Russia’s war against Ukraine led to massive displacement of Ukrainian students. Some of them continue studying online or in a hybrid mode at the government-controlled territories of Ukraine. Many continued their studies at universities abroad, including Norway. Others remained at occupied territories, though the occupants threaten students, who wish to resume their education at Ukrainian universities. Launched by the Central European University (CEU) , the non-degree programme “Invisible University for Ukraine” (IUFU) brings together junior and senior undergraduate (B.A) and graduate (M.A and Ph.D) students from Ukraine, whose studies were affected by the war. The programme does not duplicate or replace existing educational programmes at Ukrainian universities, yet seeks to fulfill students’ zeal for a deeper understanding of current events and phenomena related to the war and the future of the European security architecture.
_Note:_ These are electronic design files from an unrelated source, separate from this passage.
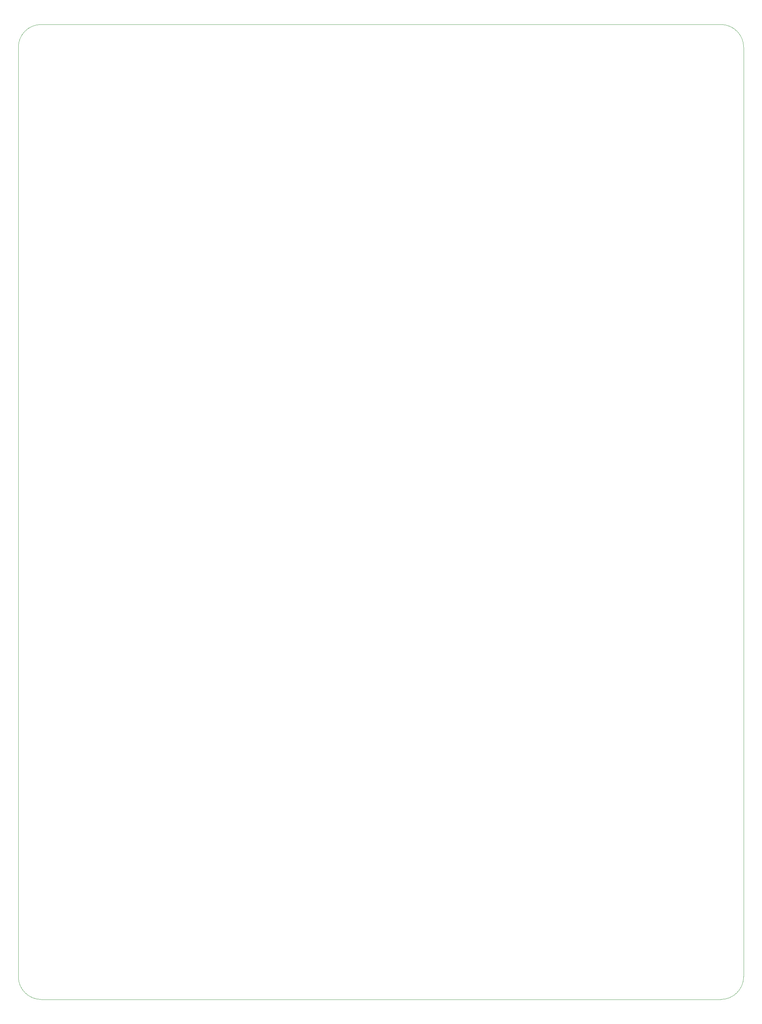
<source format=gbr>
%TF.GenerationSoftware,KiCad,Pcbnew,(6.0.1)*%
%TF.CreationDate,2022-05-02T23:55:26+02:00*%
%TF.ProjectId,CMU,434d552e-6b69-4636-9164-5f7063625858,rev?*%
%TF.SameCoordinates,Original*%
%TF.FileFunction,Profile,NP*%
%FSLAX46Y46*%
G04 Gerber Fmt 4.6, Leading zero omitted, Abs format (unit mm)*
G04 Created by KiCad (PCBNEW (6.0.1)) date 2022-05-02 23:55:26*
%MOMM*%
%LPD*%
G01*
G04 APERTURE LIST*
%TA.AperFunction,Profile*%
%ADD10C,0.100000*%
%TD*%
G04 APERTURE END LIST*
D10*
X56500001Y-264500000D02*
G75*
G03*
X62500000Y-270500000I5999999J-1D01*
G01*
X62500000Y-14000001D02*
G75*
G03*
X56500000Y-20000000I-1J-5999999D01*
G01*
X247499999Y-20000000D02*
G75*
G03*
X241500000Y-14000000I-5999999J1D01*
G01*
X62500000Y-14000000D02*
X241500000Y-14000000D01*
X247500000Y-20000000D02*
X247500000Y-264500000D01*
X241500000Y-270499999D02*
G75*
G03*
X247500000Y-264500000I1J5999999D01*
G01*
X241500000Y-270500000D02*
X62500000Y-270500000D01*
X56500000Y-264500000D02*
X56500000Y-20000000D01*
M02*

</source>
The Department of Political Science and Management at the UiA joined the second edition of the IUFU, offering teaching support to the initiative’s module “Ukraine and/in Europe” and the possibility of individual tutorship/mentorship to Ukrainian students. In particular, Stefan Gänzle and Maryna Rabinovych will teach on Ukraine’s differentiated European integration amid the war; Anne Pintsch will co-lead the session on Central and Eastern European countries’ enlargement experience and its applicability to the Ukrainian case, and Romulo Pinheiro will speak about the European higher education space and the prospects for Ukraine to join it. Maryna Rabinovych will co-lead the academic aspects of the module together with Marta Mochulska, Assistant Professor at the Law Faculty of the Ivan Franco National University, Lviv, Ukraine.

With more than 250 student applications for five exciting modules, the autumn edition of the IUFU promises to be a success. We thank IUFU Programme Director Ostap Sereda (Ukrainian Catholic University, Lviv /Recurring Visiting Professor, CEU Department of History) for the opportunity to contribute to this insightful programme and help Ukrainian students in the country and in exile.